Intel Customer Support
Under Contract to Intel Corporation
For whatever reason, my original login will not allow me to get past the "Welcome to Support" page (no matter what I click, I end up back on that page despite being logged in). I've entered a new case for that, but am sharing to explain why this is a new account.
Here is the SSU run against one of the four host nodes. Please note that, as shared earlier, the current state is running on the older driver set (220.127.116.11) while the ultimate goal here is to make sure the latest drivers (23.5.2+) do not cause BSODs.
I have submitted several large groups of Crash Dumps, Event Logs, and SSUs to support. The last update was that they're working on the issue trying to reproduce and fix it. While I've followed up regularly, the communication has been okay at best.
In the meantime, Intel released OS Independent drivers v24 and NVM firmware v7 on their Download page. After applying driver v24, the BSOD episodes went down from about once every 2-4 hours to once every 9-10 days. I applied the NVMv7 firmware on two hosts just last evening (June 19th), so don't have any sense if the firmware will make much of a difference.

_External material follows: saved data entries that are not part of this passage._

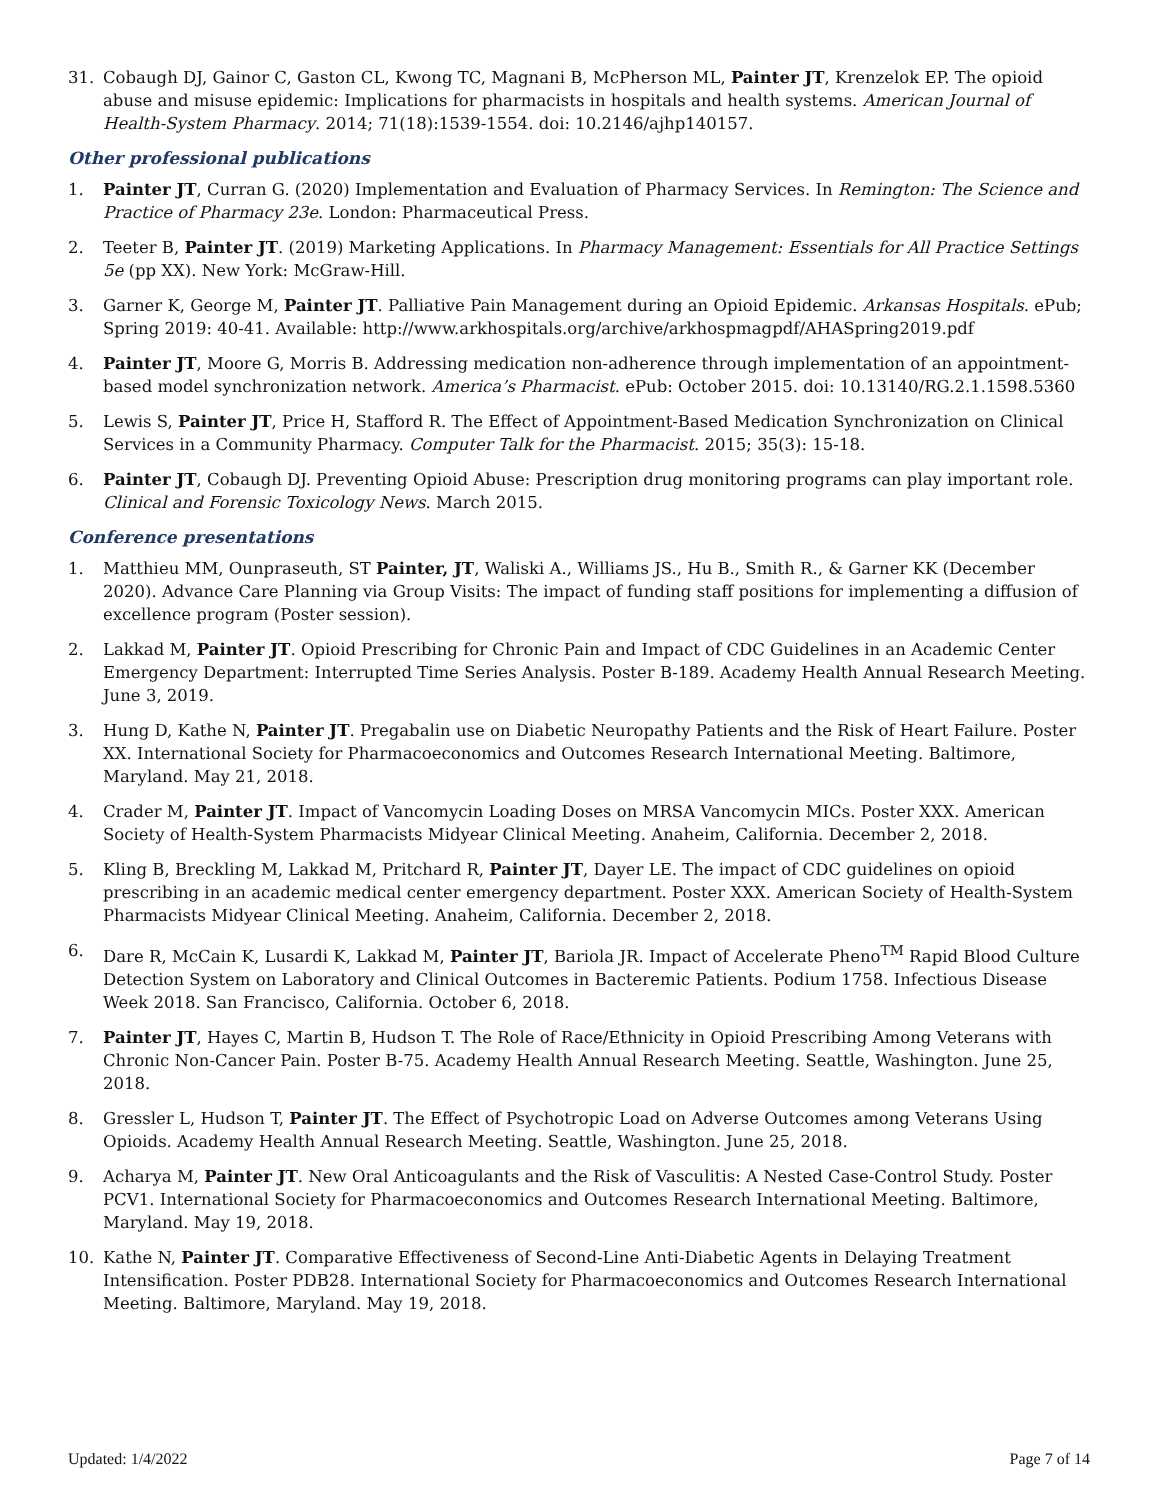31. Cobaugh DJ, Gainor C, Gaston CL, Kwong TC, Magnani B, McPherson ML, Painter JT, Krenzelok EP. The opioid abuse and misuse epidemic: Implications for pharmacists in hospitals and health systems. American Journal of Health-System Pharmacy. 2014; 71(18):1539-1554. doi: 10.2146/ajhp140157.
Other professional publications
1. Painter JT, Curran G. (2020) Implementation and Evaluation of Pharmacy Services. In Remington: The Science and Practice of Pharmacy 23e. London: Pharmaceutical Press.
2. Teeter B, Painter JT. (2019) Marketing Applications. In Pharmacy Management: Essentials for All Practice Settings 5e (pp XX). New York: McGraw-Hill.
3. Garner K, George M, Painter JT. Palliative Pain Management during an Opioid Epidemic. Arkansas Hospitals. ePub; Spring 2019: 40-41. Available: http://www.arkhospitals.org/archive/arkhospmagpdf/AHASpring2019.pdf
4. Painter JT, Moore G, Morris B. Addressing medication non-adherence through implementation of an appointment-based model synchronization network. America’s Pharmacist. ePub: October 2015. doi: 10.13140/RG.2.1.1598.5360
5. Lewis S, Painter JT, Price H, Stafford R. The Effect of Appointment-Based Medication Synchronization on Clinical Services in a Community Pharmacy. Computer Talk for the Pharmacist. 2015; 35(3): 15-18.
6. Painter JT, Cobaugh DJ. Preventing Opioid Abuse: Prescription drug monitoring programs can play important role. Clinical and Forensic Toxicology News. March 2015.
Conference presentations
1. Matthieu MM, Ounpraseuth, ST Painter, JT, Waliski A., Williams JS., Hu B., Smith R., & Garner KK (December 2020). Advance Care Planning via Group Visits: The impact of funding staff positions for implementing a diffusion of excellence program (Poster session).
2. Lakkad M, Painter JT. Opioid Prescribing for Chronic Pain and Impact of CDC Guidelines in an Academic Center Emergency Department: Interrupted Time Series Analysis. Poster B-189. Academy Health Annual Research Meeting. June 3, 2019.
3. Hung D, Kathe N, Painter JT. Pregabalin use on Diabetic Neuropathy Patients and the Risk of Heart Failure. Poster XX. International Society for Pharmacoeconomics and Outcomes Research International Meeting. Baltimore, Maryland. May 21, 2018.
4. Crader M, Painter JT. Impact of Vancomycin Loading Doses on MRSA Vancomycin MICs. Poster XXX. American Society of Health-System Pharmacists Midyear Clinical Meeting. Anaheim, California. December 2, 2018.
5. Kling B, Breckling M, Lakkad M, Pritchard R, Painter JT, Dayer LE. The impact of CDC guidelines on opioid prescribing in an academic medical center emergency department. Poster XXX. American Society of Health-System Pharmacists Midyear Clinical Meeting. Anaheim, California. December 2, 2018.
6. Dare R, McCain K, Lusardi K, Lakkad M, Painter JT, Bariola JR. Impact of Accelerate Pheno<sup>TM</sup> Rapid Blood Culture Detection System on Laboratory and Clinical Outcomes in Bacteremic Patients. Podium 1758. Infectious Disease Week 2018. San Francisco, California. October 6, 2018.
7. Painter JT, Hayes C, Martin B, Hudson T. The Role of Race/Ethnicity in Opioid Prescribing Among Veterans with Chronic Non-Cancer Pain. Poster B-75. Academy Health Annual Research Meeting. Seattle, Washington. June 25, 2018.
8. Gressler L, Hudson T, Painter JT. The Effect of Psychotropic Load on Adverse Outcomes among Veterans Using Opioids. Academy Health Annual Research Meeting. Seattle, Washington. June 25, 2018.
9. Acharya M, Painter JT. New Oral Anticoagulants and the Risk of Vasculitis: A Nested Case-Control Study. Poster PCV1. International Society for Pharmacoeconomics and Outcomes Research International Meeting. Baltimore, Maryland. May 19, 2018.
10. Kathe N, Painter JT. Comparative Effectiveness of Second-Line Anti-Diabetic Agents in Delaying Treatment Intensification. Poster PDB28. International Society for Pharmacoeconomics and Outcomes Research International Meeting. Baltimore, Maryland. May 19, 2018.
Updated: 1/4/2022 Page 7 of 14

Meanwhile, I've kept two hosts back on the old drivers (which, unfortunately, don't support RDMA) included in Windows Server 2019. Not a single BSOD and its been over 45 days.
In short, the problem seems to have gotten much, much better in v24. However, seeing a BSOD every 9-10 days is still unacceptable. Hopefully, we'll see further progress out of Intel Support.
Please, if you're encountering this issue, submit a Support Ticket to Intel. I suggest collecting an SSU output (https://downloadcenter.intel.com/download/25293/Intel-System-Support-Utility-for-Windows-) and sending your Windows Crash Mini Dump.
Ok. Thank you for responce.
Bad news for me :) I have a large number of new servers with this NIC and will plan to use them with RDMA.
I'll follow you suggest and will submit Support request to Intel.
By way of an update, this past weekend, we upgraded all hosts to v24 and NVM7 firmware. However, once we placed significant traffic onto the cards, the BSODs returned. At this point, we've disabled the cards entirely pending a fix.
We've tried following-up with Support, but all communication from Intel ceased as of June 13, 2019.
We've provided further information back and forth with Intel for a few more months, no real luck yet in resolving this issue for us. We've reverted to using old, non-RDMA Intel NICs for Storage Spaces Direct in the meantime.
I am having the same issue with a new Lenovo SR550 server, that has dual X722 interfaces on the mainboard.
The latest drivers make no difference to stability. Under stress testing (Copying large VHDx over LAN) in a repeating loop, the system will predictably crash in 1-2 hours.
One thing I tried that is different to the original poster is that my tests were done with No Adapter Teaming configurations enabled.
This means the fault lies with either the X722 design, supporting chipset, firmware or drivers. Either way, the issue is 100% Intel's problem and they need to get on this and produce a solution.
I have also found the solution to be to disable the onboard NIC's and install a PCIE Broadcom NIC.